Quatre hommes, interpellés en début de semaine près de Paris et incarcérés vendredi soir, projetaient d’assassiner le recteur de la mosquée de Paris afin d’obtenir la « franchise Al-Qaeda », même si leur complot n’en était qu’au stade des intentions. Ces quatre Français d’origine algérienne, âgés de 20 à 25 ans, ont été mis en examen par le juge Yves Jannier pour « association de malfaiteurs en relation avec une entreprise terroriste » et placés en détention provisoire, selon une source judiciaire. Ils avaient été interpellés lundi et mardi en région parisienne et placés en garde à vue à la Direction centrale du renseignement intérieur (DCRI). Une cinquième personne, une femme, a été remise en liberté.
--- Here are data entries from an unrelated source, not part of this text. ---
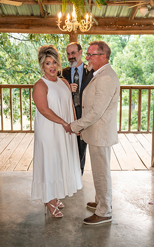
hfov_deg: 22.8
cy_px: 123
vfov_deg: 35.7
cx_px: 78
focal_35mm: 57
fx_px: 383
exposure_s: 1/125
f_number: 4.5
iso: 1600
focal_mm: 55
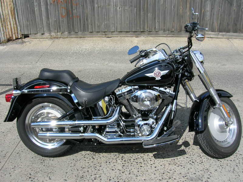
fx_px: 239
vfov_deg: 41.8
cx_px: 122
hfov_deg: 54.0
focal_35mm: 34
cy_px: 91
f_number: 4.9
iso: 50
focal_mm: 5.7
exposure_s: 1/382
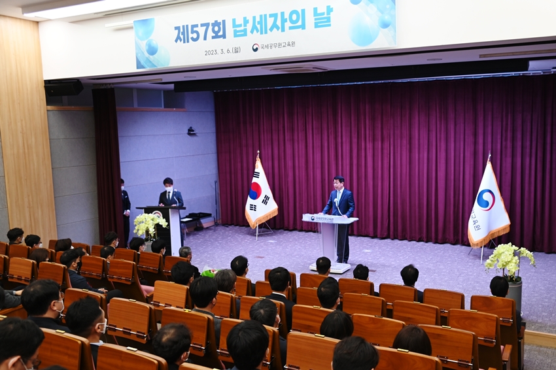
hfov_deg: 61.9
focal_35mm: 30
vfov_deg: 43.6
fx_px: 463
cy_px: 185
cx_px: 278
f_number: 4
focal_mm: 30
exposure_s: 1/60
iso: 500
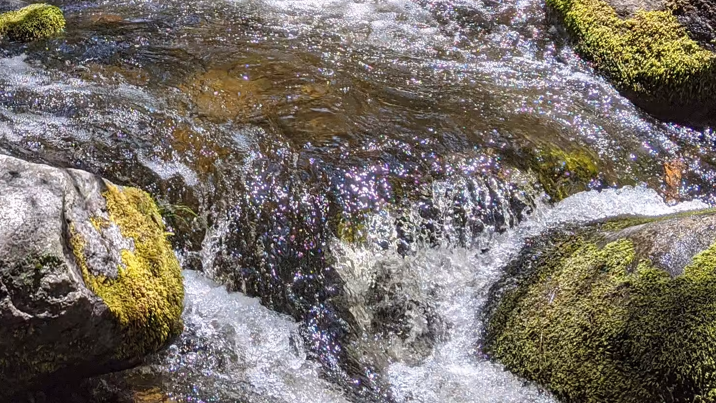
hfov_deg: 25.5
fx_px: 1538
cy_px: -109
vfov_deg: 14.4
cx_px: 82
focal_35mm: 81
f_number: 1.8
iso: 57
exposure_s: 1/1235
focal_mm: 4.44
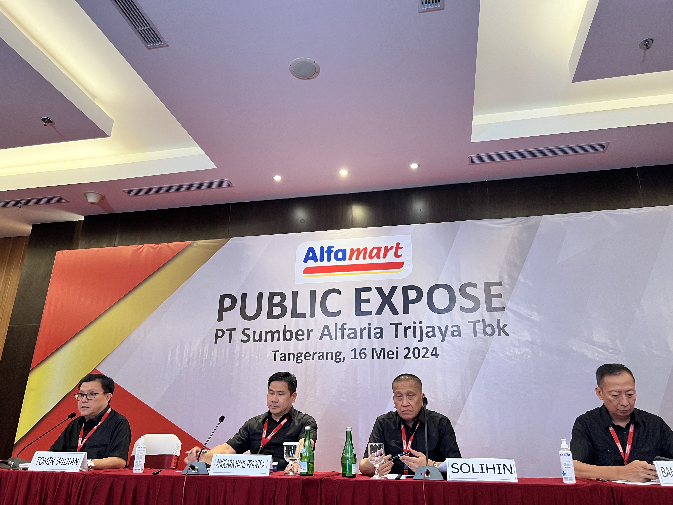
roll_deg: -0.1
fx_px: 505
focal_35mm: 26
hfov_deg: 67.3
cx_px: 336
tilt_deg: +20.6
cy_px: 252
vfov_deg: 53.1
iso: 250
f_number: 1.5
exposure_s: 1/50
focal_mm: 5.7
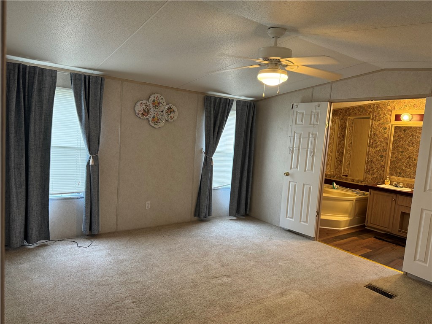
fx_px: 300
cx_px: 216
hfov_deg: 71.6
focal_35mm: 24
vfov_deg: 56.8
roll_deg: -4.7
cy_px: 162
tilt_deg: -6.2
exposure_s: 1/60
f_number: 1.78
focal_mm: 6.86
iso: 250
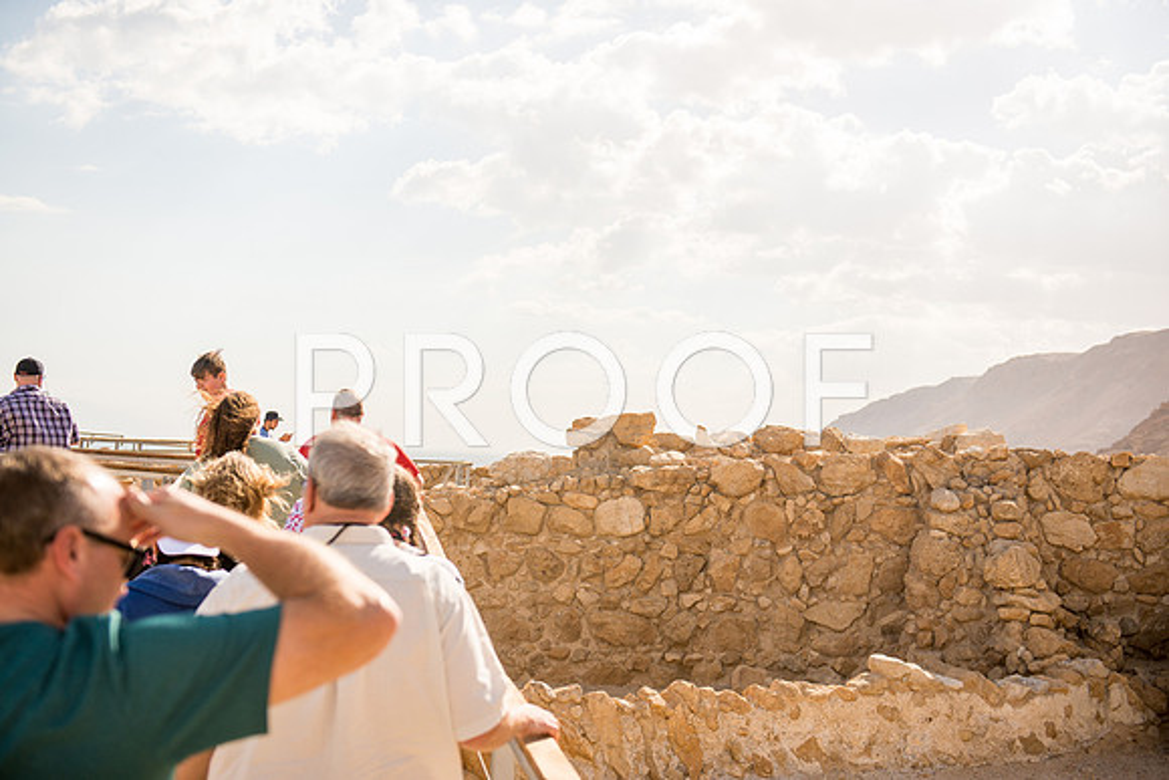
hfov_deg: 41.1
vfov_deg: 28.1
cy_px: 390
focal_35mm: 48
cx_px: 584
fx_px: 1559
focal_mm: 48
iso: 200
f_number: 2.8
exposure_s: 1/4000
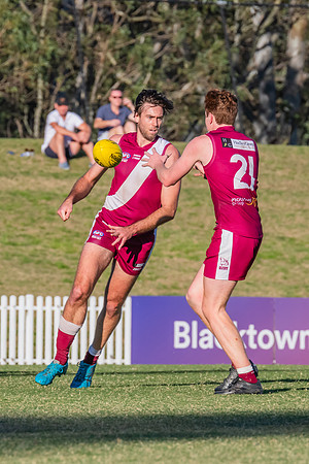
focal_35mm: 761
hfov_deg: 1.8
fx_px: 9803
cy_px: 234
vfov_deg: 2.7
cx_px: 161
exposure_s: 1/1250
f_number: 13
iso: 800
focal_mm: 420
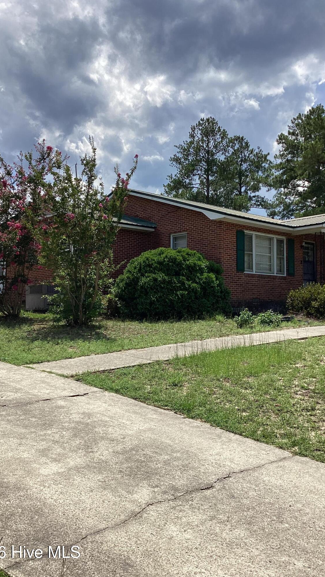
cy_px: 288
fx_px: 521
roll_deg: -0.8
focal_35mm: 34
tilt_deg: +0.3
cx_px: 174
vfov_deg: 58.0
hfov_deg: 34.6
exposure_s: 1/1988
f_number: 2.4
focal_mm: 3.3
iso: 25
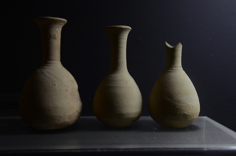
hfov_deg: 42.4
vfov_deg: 28.8
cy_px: 78
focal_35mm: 46
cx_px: 118
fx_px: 304
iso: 1000
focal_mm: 31
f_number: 4
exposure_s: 1/25
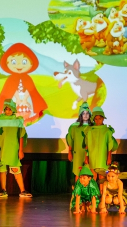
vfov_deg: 13.0
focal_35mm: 166
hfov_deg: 7.3
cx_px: 14
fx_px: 995
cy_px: 129
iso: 2000
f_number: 4
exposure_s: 1/160
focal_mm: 66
Qualifiées de « majeures » par la DCRI, ces arrestations ont été saluées par le ministre de l’Intérieur Brice Hortefeux, qui répète depuis cet été qu’il existe une « menace terroriste réelle » visant la France. Dès mercredi, alors que les gardes à vue étaient en cours, il assurait qu’un des suspects était « prêt à mourir pour la cause ». Durant leur garde à vue, « les quatre hommes ont toujours confirmé leur attachement et leur engagement à la cause et ont dit vouloir participer à la lutte armée », a ajouté samedi une source proche du dossier. L’un d’eux portait sur lui « un ‘testament islamique’ (…) dans lequel il disait ne vouloir mourir que sur une terre d’islam », selon la même source, précisant qu’un autre a affirmé vouloir « mourir en martyr ». Les quatre jeunes hommes sont surtout soupçonnés d’avoir eu l’intention d’assassiner le recteur de la mosquée de Paris, Dalil Boubakeur, jugé partisan d’un « islam trop modéré », selon cette même source. Mais « ils étaient plus au stade de l’intention que des préparatifs », a relativisé une autre source proche du dossier.
« Franchise Al-Qaeda »
D’après un enquêteur, l’un des mis en examen aurait confié que ce crime aurait « permis d’obtenir une franchise Al-Qaeda et de préparer d’autres actions sur le sol français ». Une source proche du dossier parle également de « la volonté de créer un groupe jihadiste pour l’Afghanistan, avant de revenir en France pour y commettre des actions ». Selon ces sources, les quatre Français projetaient de « rallier Al-Qaeda en Afghanistan ou au Yémen ou en Somalie, dans les ‘nouvelles terres d’islam’ de la corne de l’Afrique et du Sahel ». « Au moins l’un d’eux avait fait un passage en Afghanistan et était incontestablement très familier des sites jihadistes sur Internet, tandis que d’autres projetaient, eux, de se rendre » à leur tour dans la zone frontalière pakistano-afghane, avait révélé Brice Hortefeux. « Le plus impliqué des quatre », âgé de 22 ans, venait d' »effectuer un séjour dans les zones tribales entre le Pakistan et l’Afghanistan (…) où il a rencontré des personnalités d’Al-Qaeda », selon l’une de ces sources.
Des jihadistes qui entreprennent de rentrer des zones tribales pakistano-afghanes sont la « principale inquiétude » des gouvernements en Europe, confirme une source proche des services de renseignement français. Ils craignent que ces combattants aguerris puissent fédérer des groupes, pour l’heure informels et atomisés. Brice Hortefeux a « fixé (à ses) services comme priorité absolue la détection et la neutralisation préventive des filières de recrutement de combattants et de réseaux de soutien logistique aux organisations terroristes ». Le 6 novembre, un Français soupçonné de s’être rendu en 2009 à la frontière pakistano-afghane et d’en être revenu début 2010 a été mis en examen et incarcéré.